For extension/OpenClaw autonomous-ops snapshot emitters, see:

  • examples/autonomous_ops/status_snapshot_to_queue.lang
  • examples/autonomous_ops/backup_freshness_to_queue.lang
  • examples/autonomous_ops/pipeline_readiness_snapshot.lang

For production OpenClaw bridge monitoring (daily token budget append to ~/.openclaw/workspace/memory/YYYY-MM-DD.md, weekly token trends, consolidated notify, sentinel duplicate guard), see docs/operations/UNIFIED_MONITORING_GUIDE.md and docs/operations/AUTONOMOUS_OPS_MONITORS.md (bridge layer table).

These are non-strict, extension-level examples that:

  • gather operational facts from svc/cache/core
  • emit structured snapshots to queue
  • leave branching/policy decisions to downstream consumers

6. Meta‑monitoring: what is still deferred

There is no fully‑realized “AINL monitors itself over time” canonical example yet that:

  • branches cleanly on HTTP success vs failure,
  • enqueues alerts only on true fail paths,
  • and stays small and unambiguous under strict effect typing.

Current state:

  • examples/status_branching.ainl is intentionally not an HTTP monitor; it is a simple local status branch.
  • More advanced meta‑monitoring (e.g. “watch traces”, “watch queues”, “auto‑remediate failures”) will require:
    • either richer adapter conventions, or
    • additional runtime/graph semantics.
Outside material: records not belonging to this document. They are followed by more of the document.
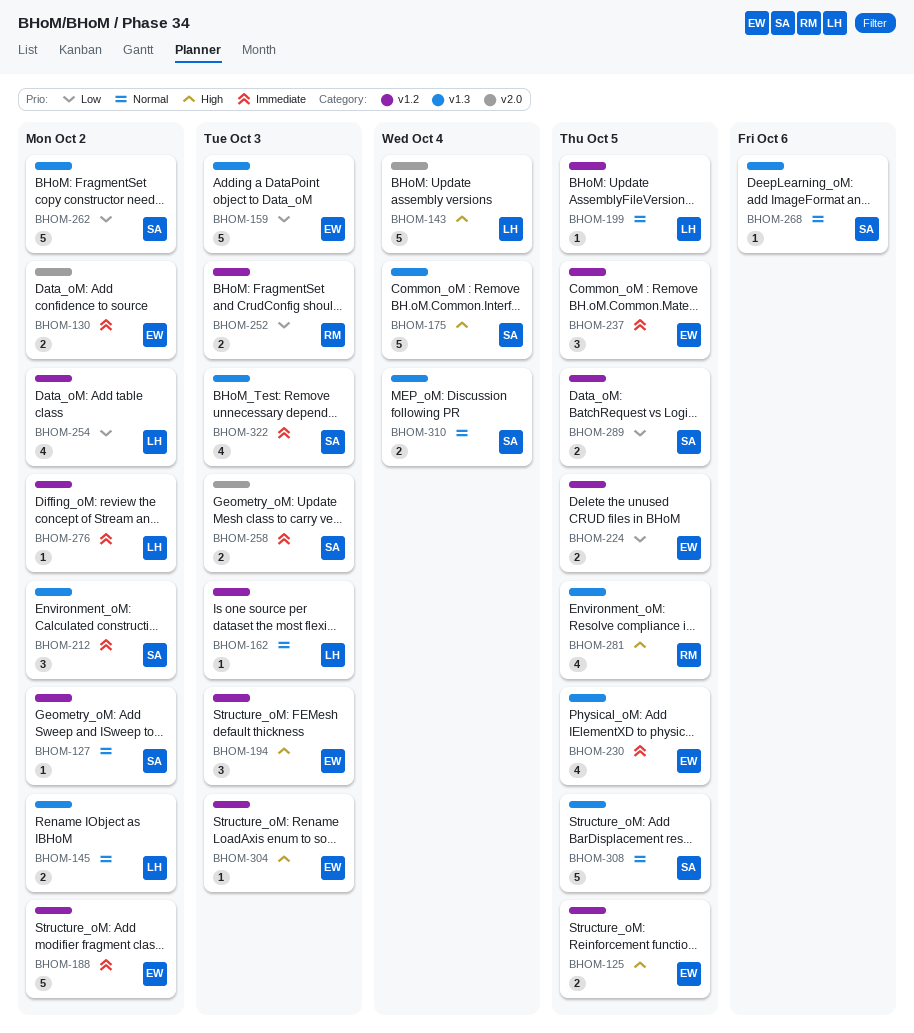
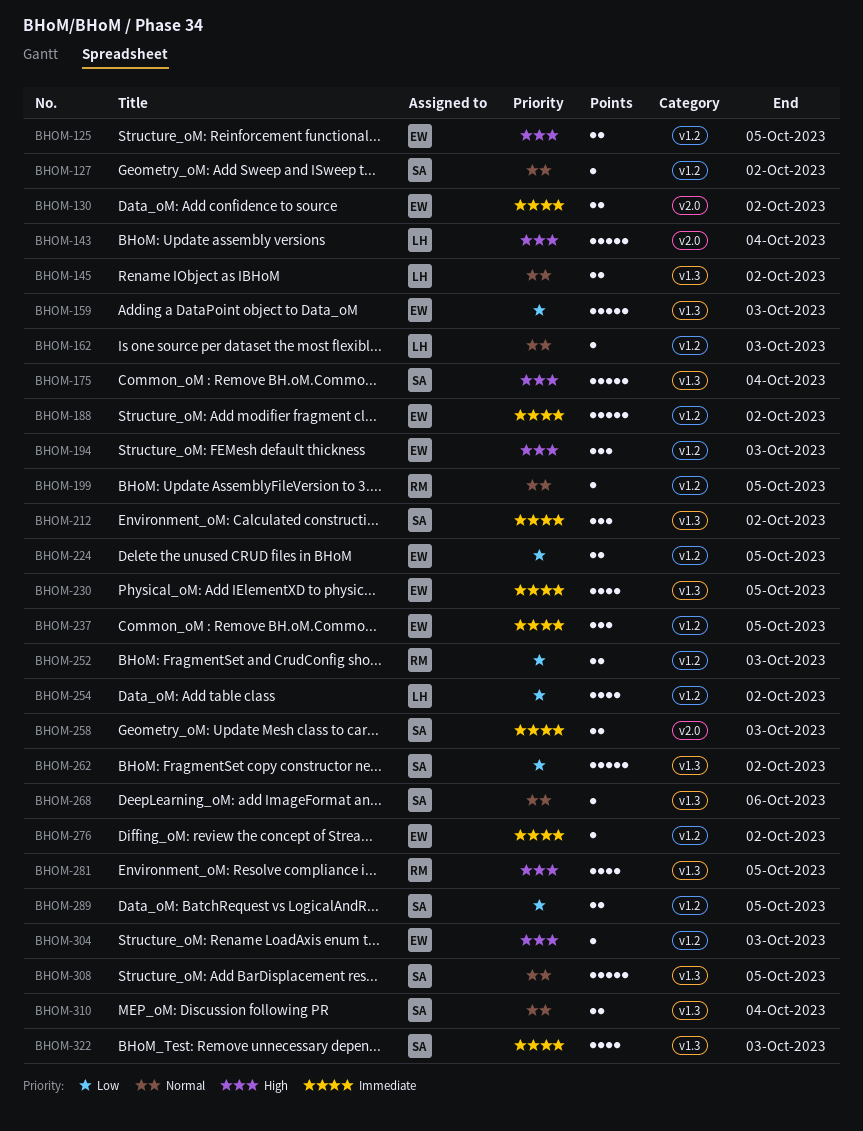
BHOM-199, owner: LH -> RM
BHOM-276, owner: LH -> EW

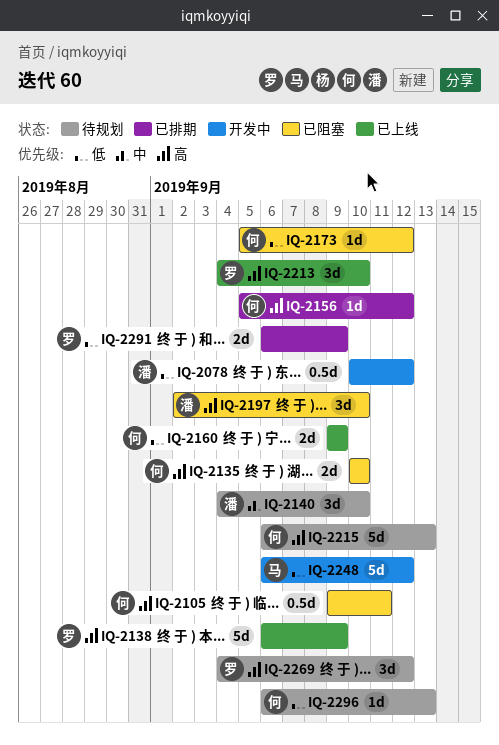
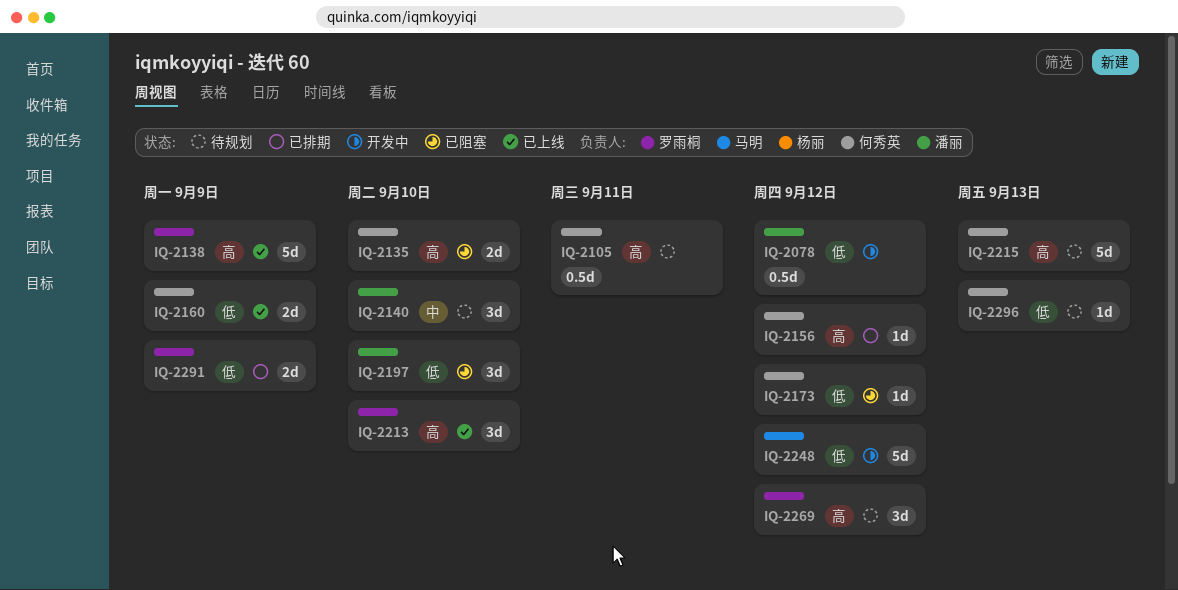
IQ-2105, status: 已阻塞 -> 待规划
IQ-2197, priority: 高 -> 低

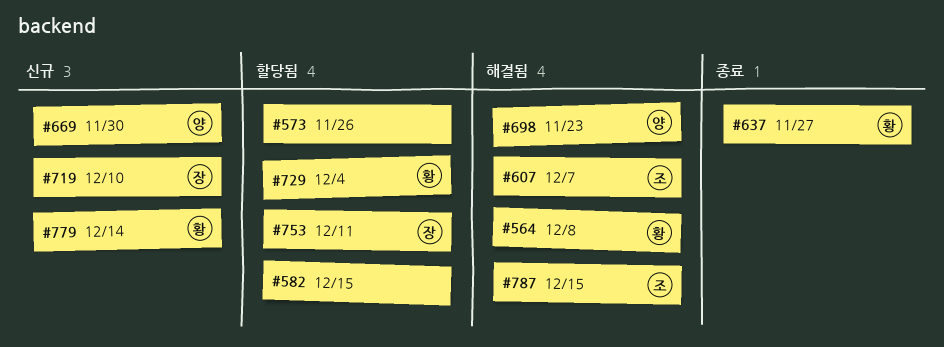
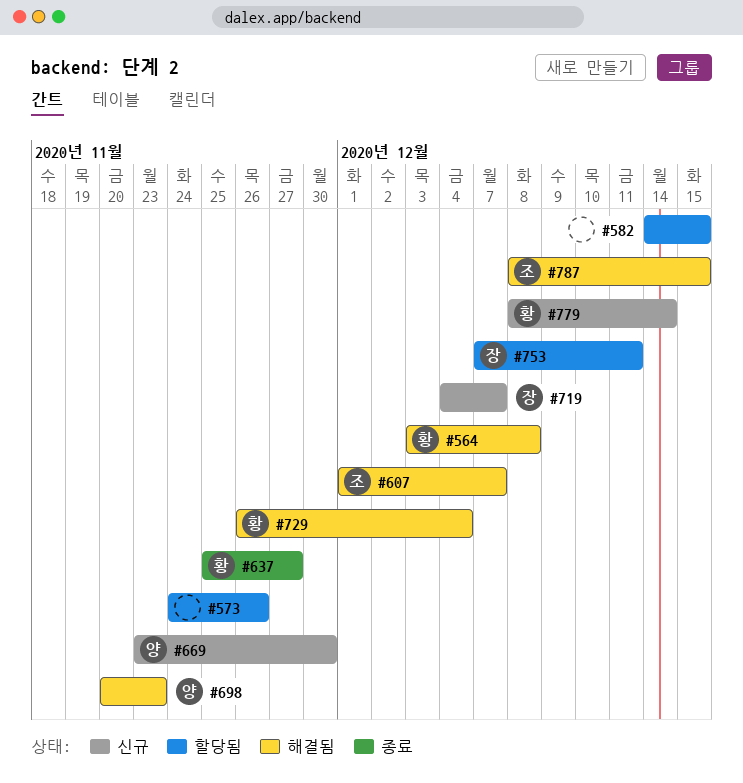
#719, due: Dec 10 -> Dec 7
#729, status: 할당됨 -> 해결됨

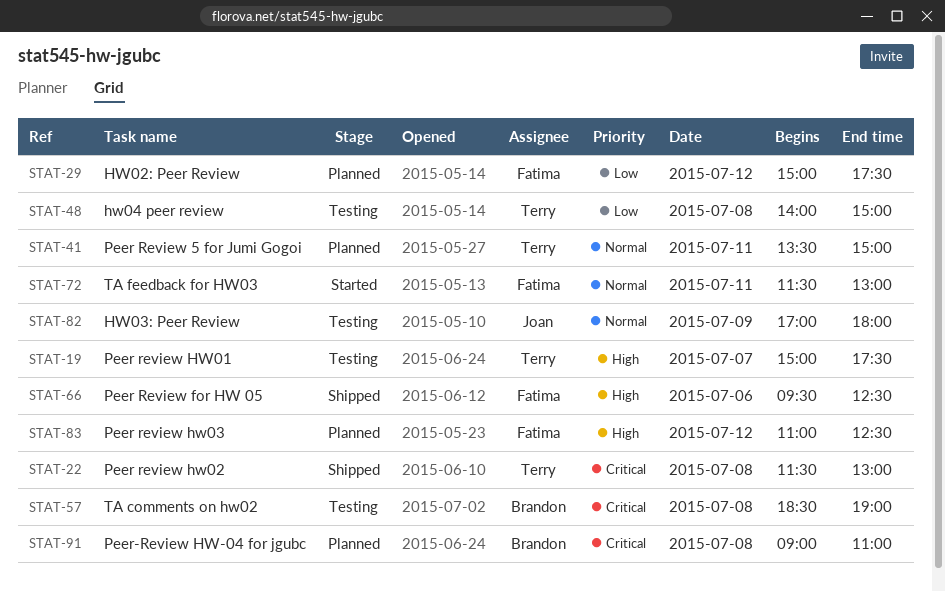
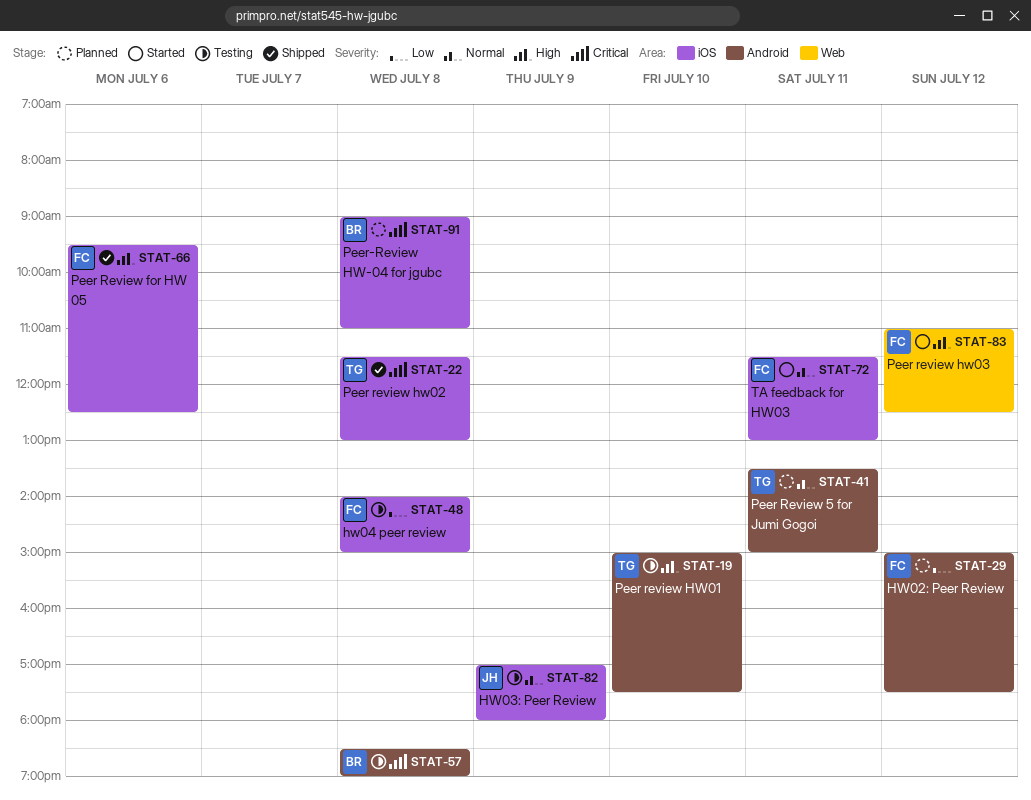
STAT-19, day: Jul 7 -> Jul 10
STAT-48, owner: Terry -> Fatima
STAT-83, status: Planned -> Started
Those changes are intentionally deferred to avoid semantic drift. For now, the recommended pattern is:

  • use AINL for deterministic execution and clear branching;
  • use your own agent/orchestrator layer to:
    • read logs/metrics/traces (from your infra)
    • synthesize/remediate AINL programs in response.

7. Where to look next (for agents)

If you are building an autonomous agent on top of AINL, the recommended reading order is:

  1. README.md — overview and positioning.
  2. docs/AINL_CANONICAL_CORE.md — canonical language surface.
  3. docs/EXAMPLE_SUPPORT_MATRIX.md + tooling/canonical_curriculum.json — examples and roles.
  4. docs/architecture/GRAPH_INTROSPECTION.md — how to inspect compiled IR/graphs.
  5. docs/reference/GRAPH_SCHEMA.md + docs/reference/IR_SCHEMA.md — deeper IR/graph details if needed.
  6. docs/reference/ADAPTER_REGISTRY.md — adapter capabilities and tiers.
  7. docs/advanced/AGENT_COORDINATION_CONTRACT.md — non-canonical, extension-level JSON envelopes for agent manifests, task requests, and task results (used over queues/files, not as core semantics).

When you need something AINL does not yet express cleanly (e.g. full meta‑monitoring), model it explicitly as “deferred” in your system design rather than assuming semantics that do not exist.